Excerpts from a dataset

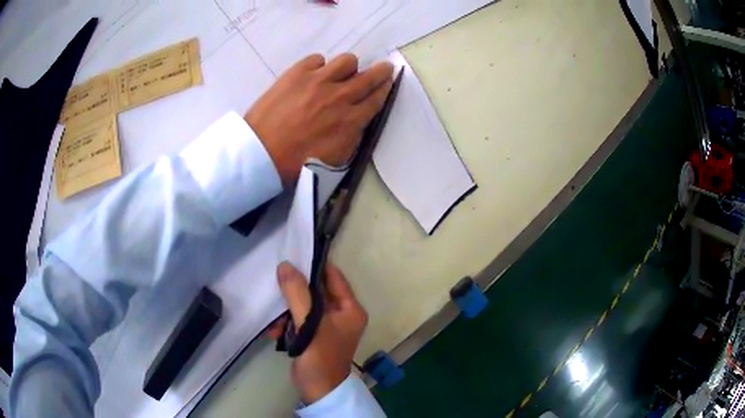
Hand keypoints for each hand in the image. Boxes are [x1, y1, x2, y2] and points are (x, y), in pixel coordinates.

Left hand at [246, 53, 393, 184]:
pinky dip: (319, 66)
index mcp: (351, 120)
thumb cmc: (298, 162)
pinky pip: (318, 58)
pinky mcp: (297, 72)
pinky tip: (311, 77)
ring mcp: (318, 80)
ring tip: (338, 75)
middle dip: (381, 71)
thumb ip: (354, 134)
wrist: (261, 152)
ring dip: (348, 68)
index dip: (385, 88)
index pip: (377, 98)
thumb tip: (360, 117)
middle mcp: (340, 95)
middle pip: (371, 75)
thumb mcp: (337, 157)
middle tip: (382, 69)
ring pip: (347, 60)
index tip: (388, 82)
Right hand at [272, 261, 367, 403]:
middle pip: (315, 291)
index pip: (333, 277)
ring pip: (303, 305)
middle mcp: (341, 314)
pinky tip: (275, 332)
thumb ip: (297, 294)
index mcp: (350, 309)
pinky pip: (299, 319)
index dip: (314, 265)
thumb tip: (286, 265)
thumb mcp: (310, 324)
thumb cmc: (320, 357)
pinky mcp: (313, 334)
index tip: (293, 254)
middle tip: (275, 289)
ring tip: (274, 323)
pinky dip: (286, 324)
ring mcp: (327, 325)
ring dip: (286, 312)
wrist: (317, 390)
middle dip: (293, 293)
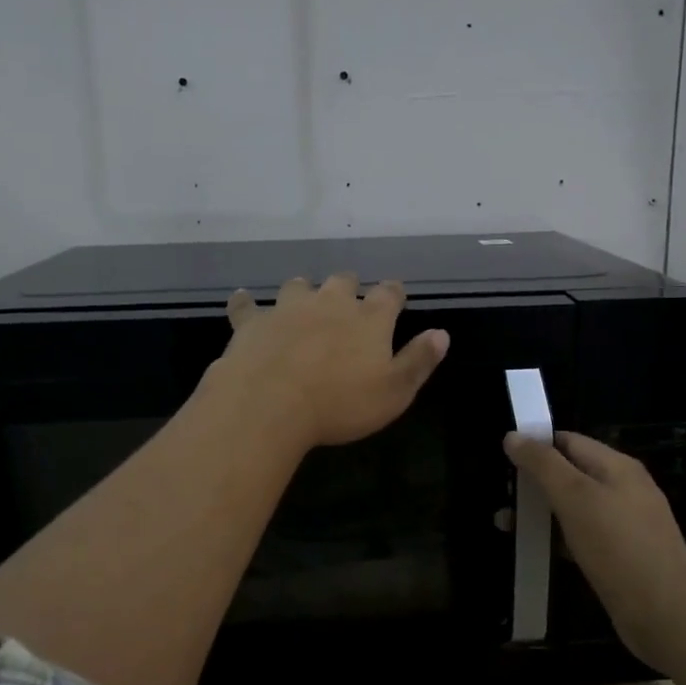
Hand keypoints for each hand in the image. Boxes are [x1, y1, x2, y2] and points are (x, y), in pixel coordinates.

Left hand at [215, 274, 449, 449]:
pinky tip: (244, 302)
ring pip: (298, 286)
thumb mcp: (394, 391)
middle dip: (348, 287)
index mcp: (369, 318)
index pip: (389, 293)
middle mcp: (330, 302)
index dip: (394, 293)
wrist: (271, 404)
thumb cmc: (340, 403)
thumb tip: (442, 333)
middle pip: (343, 281)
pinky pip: (247, 305)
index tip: (396, 296)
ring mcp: (288, 308)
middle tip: (348, 299)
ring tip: (303, 301)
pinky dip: (247, 303)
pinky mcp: (253, 322)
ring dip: (304, 291)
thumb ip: (419, 360)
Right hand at [503, 430, 685, 674]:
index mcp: (617, 466)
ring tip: (504, 525)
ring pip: (574, 507)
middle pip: (570, 473)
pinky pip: (582, 535)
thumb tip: (513, 435)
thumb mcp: (575, 497)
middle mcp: (623, 489)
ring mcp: (624, 524)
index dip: (535, 445)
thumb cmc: (618, 547)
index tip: (501, 458)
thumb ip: (543, 464)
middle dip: (534, 482)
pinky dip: (557, 537)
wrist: (666, 615)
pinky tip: (534, 550)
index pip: (568, 441)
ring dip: (540, 512)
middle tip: (500, 496)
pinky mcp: (620, 555)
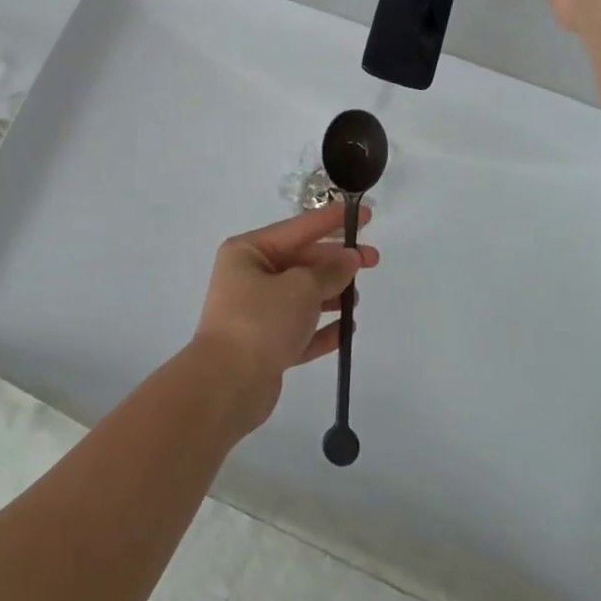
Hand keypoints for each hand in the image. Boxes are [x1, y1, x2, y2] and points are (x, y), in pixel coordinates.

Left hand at [190, 202, 380, 431]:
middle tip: (374, 260)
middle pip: (301, 262)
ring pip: (302, 296)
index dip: (332, 220)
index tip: (364, 214)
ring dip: (331, 295)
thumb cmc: (261, 322)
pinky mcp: (265, 346)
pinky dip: (322, 329)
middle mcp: (249, 277)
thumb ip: (330, 271)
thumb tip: (350, 258)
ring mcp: (256, 313)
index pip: (299, 228)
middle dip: (336, 262)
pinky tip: (347, 331)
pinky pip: (300, 330)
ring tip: (357, 299)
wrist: (226, 386)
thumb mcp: (301, 288)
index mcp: (249, 252)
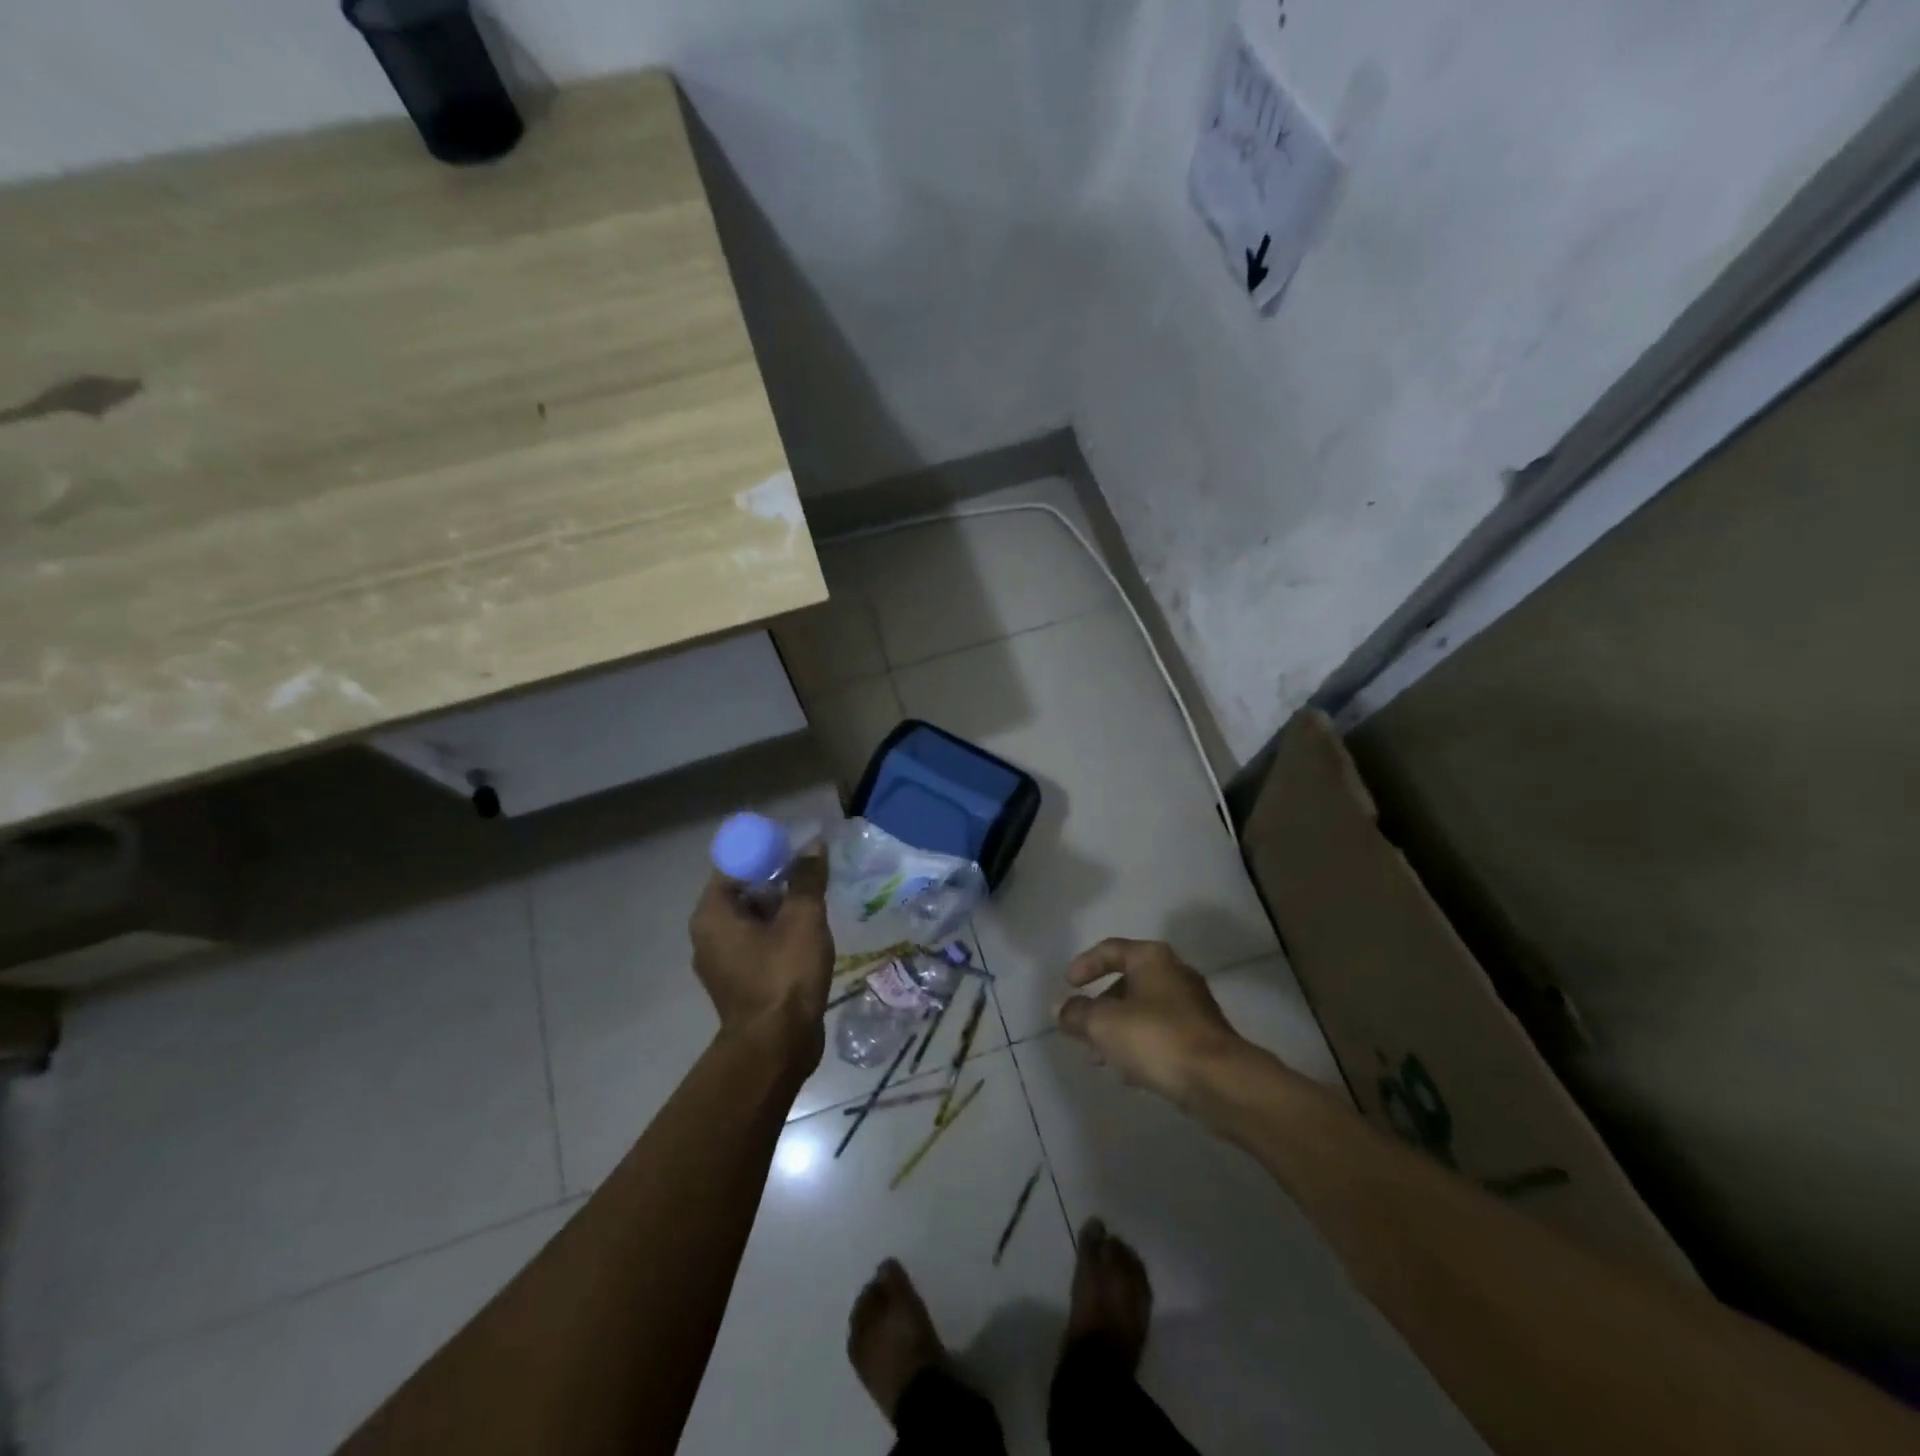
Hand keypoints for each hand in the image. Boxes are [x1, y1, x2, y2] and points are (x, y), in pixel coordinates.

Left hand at [689, 849, 834, 1067]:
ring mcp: (722, 960)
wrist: (777, 1047)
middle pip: (744, 889)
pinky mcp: (740, 979)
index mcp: (713, 914)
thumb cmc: (784, 975)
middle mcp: (708, 934)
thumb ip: (807, 878)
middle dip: (778, 877)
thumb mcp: (803, 919)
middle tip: (812, 871)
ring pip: (753, 917)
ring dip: (782, 905)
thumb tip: (813, 844)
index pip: (735, 864)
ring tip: (816, 898)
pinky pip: (758, 941)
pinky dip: (779, 931)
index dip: (766, 851)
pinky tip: (809, 931)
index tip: (796, 849)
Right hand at [1055, 939, 1244, 1106]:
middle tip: (1082, 1029)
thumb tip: (1060, 1009)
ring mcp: (1193, 1005)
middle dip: (1101, 1007)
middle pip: (1127, 982)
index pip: (1110, 949)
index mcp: (1152, 958)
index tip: (1068, 985)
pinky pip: (1161, 1034)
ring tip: (1100, 1058)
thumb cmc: (1157, 1038)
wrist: (1220, 1081)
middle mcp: (1175, 973)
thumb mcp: (1103, 1024)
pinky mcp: (1203, 1037)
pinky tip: (1128, 1073)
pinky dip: (1140, 1045)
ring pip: (1144, 1011)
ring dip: (1118, 1030)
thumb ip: (1076, 1014)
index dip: (1085, 964)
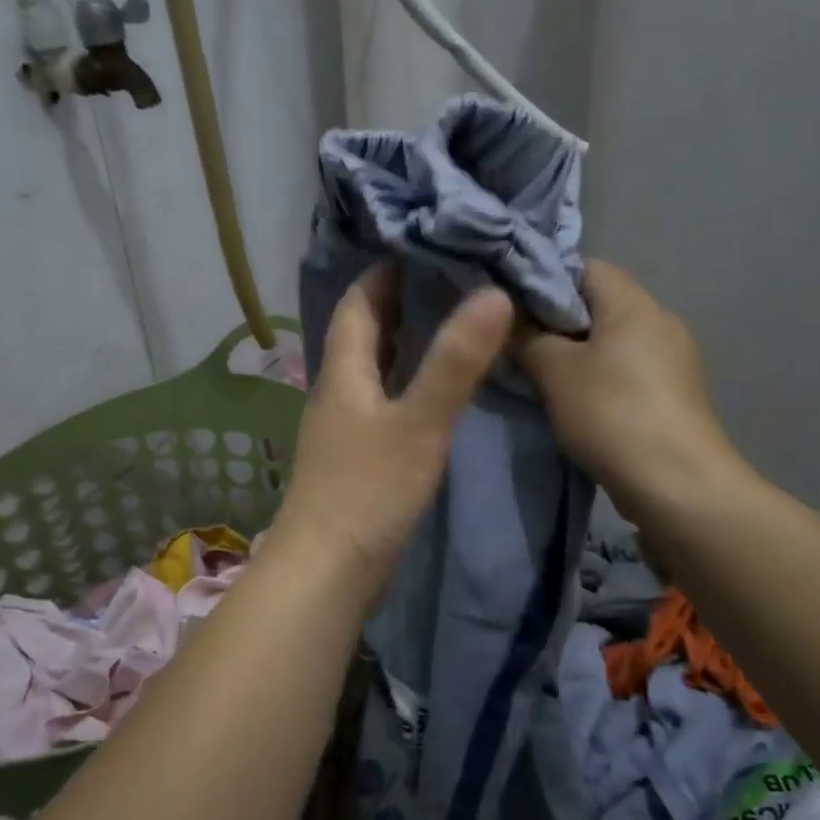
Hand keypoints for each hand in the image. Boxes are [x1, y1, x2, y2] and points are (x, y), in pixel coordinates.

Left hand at [279, 262, 512, 587]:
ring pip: (374, 368)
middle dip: (401, 302)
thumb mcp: (418, 424)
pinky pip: (384, 401)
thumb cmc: (368, 492)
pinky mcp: (357, 458)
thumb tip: (493, 293)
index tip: (426, 245)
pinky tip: (437, 390)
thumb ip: (455, 363)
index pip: (358, 302)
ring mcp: (345, 427)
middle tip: (453, 279)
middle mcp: (338, 391)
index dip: (385, 271)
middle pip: (364, 332)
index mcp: (342, 372)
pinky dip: (409, 382)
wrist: (326, 574)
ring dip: (406, 343)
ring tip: (454, 323)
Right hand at [512, 260, 748, 520]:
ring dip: (575, 354)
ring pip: (610, 341)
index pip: (585, 267)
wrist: (676, 484)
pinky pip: (625, 371)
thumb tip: (506, 316)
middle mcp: (659, 321)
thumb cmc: (611, 412)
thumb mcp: (554, 370)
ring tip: (538, 376)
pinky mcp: (673, 394)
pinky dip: (597, 378)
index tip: (510, 306)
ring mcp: (672, 359)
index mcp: (633, 303)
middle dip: (555, 321)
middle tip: (516, 344)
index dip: (545, 279)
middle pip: (598, 304)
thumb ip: (526, 336)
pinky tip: (573, 403)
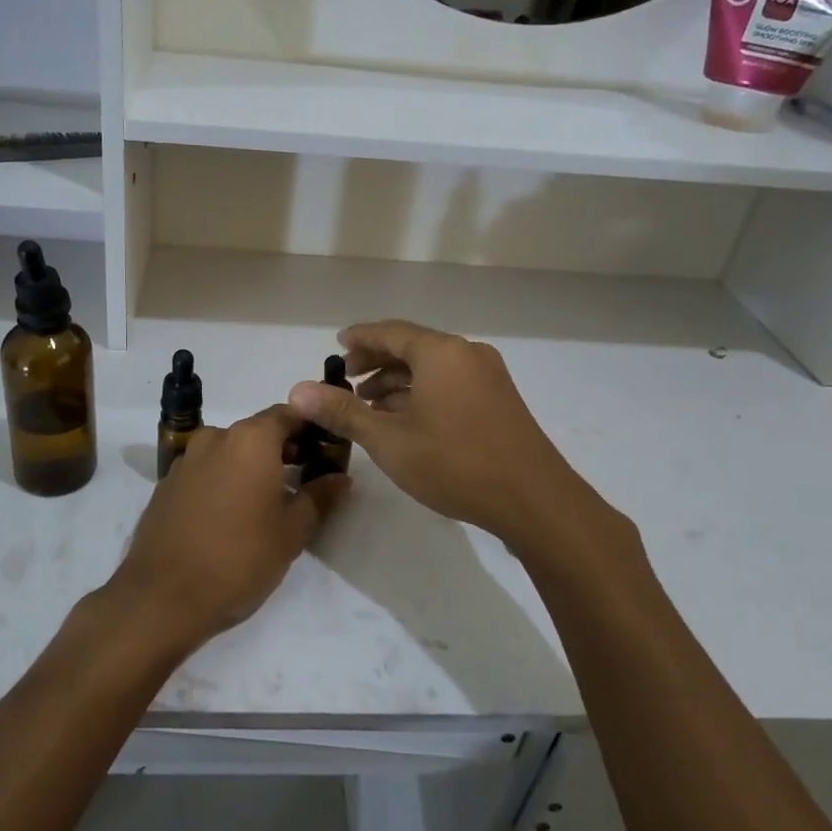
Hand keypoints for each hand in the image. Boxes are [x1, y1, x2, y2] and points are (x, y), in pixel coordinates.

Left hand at [105, 405, 347, 655]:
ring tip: (267, 503)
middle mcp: (216, 438)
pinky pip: (205, 471)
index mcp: (250, 439)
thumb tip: (341, 478)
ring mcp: (186, 460)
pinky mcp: (166, 485)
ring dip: (250, 467)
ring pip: (229, 451)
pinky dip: (223, 481)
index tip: (326, 451)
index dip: (311, 429)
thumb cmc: (239, 559)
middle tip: (304, 480)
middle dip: (282, 450)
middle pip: (258, 431)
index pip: (289, 414)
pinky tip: (230, 516)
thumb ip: (319, 497)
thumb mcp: (291, 532)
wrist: (162, 598)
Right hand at [288, 320, 593, 545]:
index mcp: (440, 352)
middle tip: (347, 378)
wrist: (533, 499)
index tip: (336, 345)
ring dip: (399, 381)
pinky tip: (406, 418)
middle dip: (377, 361)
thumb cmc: (455, 463)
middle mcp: (466, 354)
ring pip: (432, 367)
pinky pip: (450, 383)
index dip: (360, 337)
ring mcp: (487, 376)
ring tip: (369, 403)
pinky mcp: (499, 399)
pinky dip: (422, 392)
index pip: (390, 331)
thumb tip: (298, 390)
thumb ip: (343, 412)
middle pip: (412, 346)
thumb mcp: (389, 439)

- TASK PROMPT -
Which part of the entries opens with the line containing "thumb mcp: (554, 370)" and closes with the line containing "wrist: (162, 598)"? Output that part exactly, ends included, pictures excluded.

- EXERCISE RESPONSE -
thumb mcp: (554, 370)
ring tip: (538, 376)
pinky mcp: (673, 394)
pinky dip: (597, 378)
index tip: (510, 306)
ring mcp: (672, 359)
index mcp: (633, 303)
middle dip: (555, 321)
middle tip: (516, 344)
index dip: (545, 279)
middle pip: (598, 304)
thumb ip: (526, 336)
pinky tip: (573, 403)
Hand keypoints for each hand in the image. Boxes are [x1, y1, x2, y2] and points are (x, y), in pixel coordinates.

Left hand at [105, 405, 347, 655]:
ring tip: (267, 503)
middle mcp: (216, 438)
pinky pip: (205, 471)
index mcp: (250, 439)
thumb tip: (341, 478)
ring mcp: (186, 460)
pinky mcp: (166, 485)
ring dip: (250, 467)
ring pip: (229, 451)
pinky dip: (223, 481)
index tip: (326, 451)
index dip: (311, 429)
thumb cmc: (239, 559)
middle tip: (304, 480)
middle dip: (282, 450)
middle pip: (258, 431)
index pip: (289, 414)
pinky tip: (230, 516)
thumb ip: (319, 497)
thumb mcp: (291, 532)
wrist: (162, 598)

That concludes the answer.